== TASK BRIEF ==
Give the lines below again exactly, starting with the line that holds "- Easy maintenance and updates" and going on through the line that holds "### What is Framer Motion?".

== DATA TO PROCESS ==
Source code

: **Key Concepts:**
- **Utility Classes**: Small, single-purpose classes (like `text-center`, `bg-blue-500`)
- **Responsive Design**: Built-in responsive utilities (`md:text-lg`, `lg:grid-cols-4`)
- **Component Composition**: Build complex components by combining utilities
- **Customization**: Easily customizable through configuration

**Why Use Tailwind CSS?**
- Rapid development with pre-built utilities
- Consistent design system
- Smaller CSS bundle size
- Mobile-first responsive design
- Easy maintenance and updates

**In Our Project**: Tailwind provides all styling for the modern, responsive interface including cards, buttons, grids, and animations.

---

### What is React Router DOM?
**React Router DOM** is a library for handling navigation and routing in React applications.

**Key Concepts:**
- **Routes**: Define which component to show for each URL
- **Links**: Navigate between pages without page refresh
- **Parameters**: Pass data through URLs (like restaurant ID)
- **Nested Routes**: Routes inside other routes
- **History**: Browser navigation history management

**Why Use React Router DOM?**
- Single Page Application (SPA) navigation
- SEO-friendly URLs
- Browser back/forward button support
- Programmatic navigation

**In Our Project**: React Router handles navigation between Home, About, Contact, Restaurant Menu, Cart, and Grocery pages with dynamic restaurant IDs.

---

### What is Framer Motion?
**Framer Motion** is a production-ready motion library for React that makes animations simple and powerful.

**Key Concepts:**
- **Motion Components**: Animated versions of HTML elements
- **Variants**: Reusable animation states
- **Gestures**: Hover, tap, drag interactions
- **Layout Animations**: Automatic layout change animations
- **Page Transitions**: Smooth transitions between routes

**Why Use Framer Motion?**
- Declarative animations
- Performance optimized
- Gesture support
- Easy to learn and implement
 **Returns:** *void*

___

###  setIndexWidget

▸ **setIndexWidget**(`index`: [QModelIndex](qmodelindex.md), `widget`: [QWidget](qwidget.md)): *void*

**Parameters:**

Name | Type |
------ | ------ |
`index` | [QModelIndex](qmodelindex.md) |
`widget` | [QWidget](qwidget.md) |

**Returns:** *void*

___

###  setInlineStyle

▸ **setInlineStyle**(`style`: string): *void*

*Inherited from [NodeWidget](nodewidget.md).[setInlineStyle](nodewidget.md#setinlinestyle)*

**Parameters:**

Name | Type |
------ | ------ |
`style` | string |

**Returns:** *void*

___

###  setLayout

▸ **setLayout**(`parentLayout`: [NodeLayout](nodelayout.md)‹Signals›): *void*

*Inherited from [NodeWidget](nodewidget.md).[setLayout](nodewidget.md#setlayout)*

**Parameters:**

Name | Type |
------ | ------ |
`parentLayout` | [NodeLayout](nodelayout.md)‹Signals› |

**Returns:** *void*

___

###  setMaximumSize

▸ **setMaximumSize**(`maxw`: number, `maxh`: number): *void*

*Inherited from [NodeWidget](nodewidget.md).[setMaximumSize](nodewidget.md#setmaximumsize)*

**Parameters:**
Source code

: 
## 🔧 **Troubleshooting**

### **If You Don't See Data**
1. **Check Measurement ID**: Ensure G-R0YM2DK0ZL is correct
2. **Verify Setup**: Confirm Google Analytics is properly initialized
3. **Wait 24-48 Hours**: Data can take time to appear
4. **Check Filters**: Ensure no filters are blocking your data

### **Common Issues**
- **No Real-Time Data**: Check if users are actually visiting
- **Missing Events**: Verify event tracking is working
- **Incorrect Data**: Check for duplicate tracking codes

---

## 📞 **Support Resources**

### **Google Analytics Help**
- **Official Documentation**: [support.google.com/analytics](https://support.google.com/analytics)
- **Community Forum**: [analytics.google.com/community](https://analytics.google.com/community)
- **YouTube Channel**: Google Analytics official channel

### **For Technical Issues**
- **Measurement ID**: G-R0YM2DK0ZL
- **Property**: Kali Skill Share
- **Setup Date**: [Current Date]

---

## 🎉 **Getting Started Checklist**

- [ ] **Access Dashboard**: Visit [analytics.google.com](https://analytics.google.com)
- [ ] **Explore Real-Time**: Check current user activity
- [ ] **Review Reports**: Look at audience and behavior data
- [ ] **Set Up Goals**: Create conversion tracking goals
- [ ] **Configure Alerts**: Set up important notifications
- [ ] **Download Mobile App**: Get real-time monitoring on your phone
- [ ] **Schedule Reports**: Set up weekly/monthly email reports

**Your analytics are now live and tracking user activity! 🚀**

== PROBLEM SOLUTION ==
- Easy maintenance and updates

**In Our Project**: Tailwind provides all styling for the modern, responsive interface including cards, buttons, grids, and animations.

---

### What is React Router DOM?
**React Router DOM** is a library for handling navigation and routing in React applications.

**Key Concepts:**
- **Routes**: Define which component to show for each URL
- **Links**: Navigate between pages without page refresh
- **Parameters**: Pass data through URLs (like restaurant ID)
- **Nested Routes**: Routes inside other routes
- **History**: Browser navigation history management

**Why Use React Router DOM?**
- Single Page Application (SPA) navigation
- SEO-friendly URLs
- Browser back/forward button support
- Programmatic navigation

**In Our Project**: React Router handles navigation between Home, About, Contact, Restaurant Menu, Cart, and Grocery pages with dynamic restaurant IDs.

---

### What is Framer Motion?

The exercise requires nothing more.